(Extracted data entries)
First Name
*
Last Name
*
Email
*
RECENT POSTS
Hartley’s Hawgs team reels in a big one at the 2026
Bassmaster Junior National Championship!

> **About this task**: Can you reproduce all of the lines above word for word?

> **Output for this exercise**:
First Name
*
Last Name
*
Email
*
RECENT POSTS
Hartley’s Hawgs team reels in a big one at the 2026
Bassmaster Junior National Championship!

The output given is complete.